On Sat, Jun 25, 2011 at 7:51 PM, Clinton Gormley firstname.lastname@example.org:
On Sat, 2011-06-25 at 19:17 +0530, Hari Shankar wrote:
Thanks a lot for responding. In fact I'd need to query all-time data,
so maybe instead of time-based groups, we'd have to develop some other
grouping strategy to split indices, maybe grouping customers such that
total index size of each group is approximately same.
Index aliases can point to more than one index (for read purposes). So
you could have two aliases:
- index_read: [ index_2009,index_2010,index_2011]
- index_write: index_2011
So your app would always write to 'index_write' and read from
'index_read'. All you need to do then is to create a new index amd
update the aliases once a year.
Won't this reduce read/search efficiency, since it now has to query more
indices and merge, e.g if I have to sort? Or is this overhead small?
The biggest issue I am facing with having a single large index is
update times, it takes almost a minute to update 200,000 records. I
have replication set to 3, but reducing it to 1 did not have a huge
impact on update times. I have 7 shards on 7 machines currently. What
other parameters can I tweak to improve update times?
You could reduce the refresh_interval from its default 1 second, add
more primary shards, play with the translog settings, get faster
machines,.... running out of options here.

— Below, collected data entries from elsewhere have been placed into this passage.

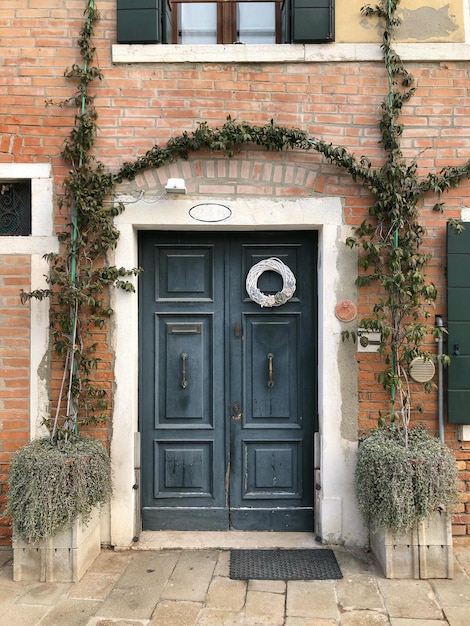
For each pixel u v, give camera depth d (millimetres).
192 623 2754
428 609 2863
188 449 3881
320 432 3717
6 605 2930
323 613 2832
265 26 3969
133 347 3691
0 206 3811
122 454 3621
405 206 3531
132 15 3656
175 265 3883
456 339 3555
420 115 3668
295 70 3682
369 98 3674
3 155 3670
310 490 3861
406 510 3051
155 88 3674
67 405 3518
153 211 3648
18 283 3658
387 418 3586
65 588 3100
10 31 3699
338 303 3645
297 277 3877
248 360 3889
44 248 3654
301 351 3865
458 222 3510
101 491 3316
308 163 3666
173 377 3879
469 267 3557
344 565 3355
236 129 3551
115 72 3682
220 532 3816
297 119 3670
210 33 3963
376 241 3590
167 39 3861
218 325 3885
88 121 3592
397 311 3496
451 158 3654
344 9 3699
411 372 3584
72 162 3613
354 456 3625
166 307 3875
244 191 3662
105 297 3646
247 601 2945
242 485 3865
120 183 3658
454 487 3166
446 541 3180
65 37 3699
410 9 3689
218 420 3873
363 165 3613
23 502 3080
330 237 3648
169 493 3869
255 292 3791
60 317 3582
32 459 3135
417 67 3684
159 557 3482
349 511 3615
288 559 3438
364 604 2912
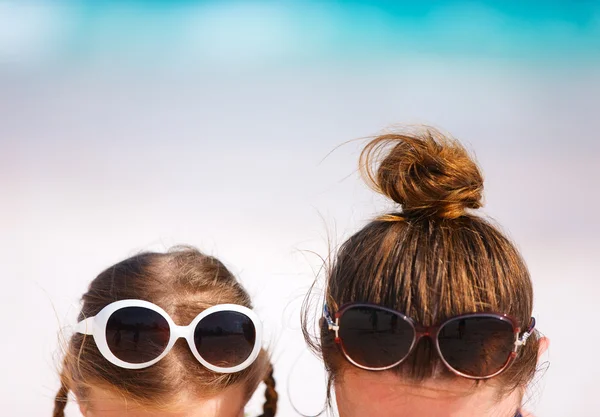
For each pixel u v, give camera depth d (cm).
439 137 246
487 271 210
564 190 629
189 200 626
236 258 509
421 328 203
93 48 950
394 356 205
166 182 664
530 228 568
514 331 205
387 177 233
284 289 459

I tried setting refresh_interval to -1 but it did not have to seem much of
an impact. I was using bulk indexer Java API. I guess the bulk indexer
handles the refresh this itself? Can I force it to use all cores of the CPU?
I did an htop on all machines and found that only one CPU was usually being
used ~100% whereas others were relatively idle. Increasing ES_MAX_MEM helped
until a point, but now it has no impact so I guess RAM is sufficient.

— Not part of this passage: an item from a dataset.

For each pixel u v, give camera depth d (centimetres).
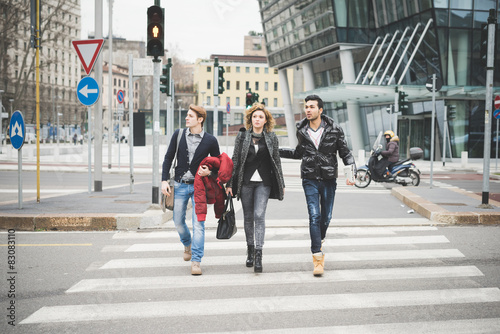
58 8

One thing I wanted to confirm - What will be more advantageous w.r.t
improving indexing speed: adding more machines but fixing the number of
shards at 7 or adding more machines and also increasing no. of shards
Can I make replication asynchronous?
3,200 records per second sounds quite fast to me, but maybe i'm not
aiming high enough
Yeah, I know... it is fast if you ask me considering this is an index and
not a DB, but who can explain that to the marketing guys .. Our earlier
system was completely based on RDBMS, now we are trying to move to HBase
(for writes and batch processing) + es (for the front-end reads). On most
fronts, the new system seems to be performing much better (as expected),
than the older one, there are these few areas where the earlier system was
stronger (seems), like updates and joining. We are just trying to close the
gap in these areas as much as possible..
Thanks for your time..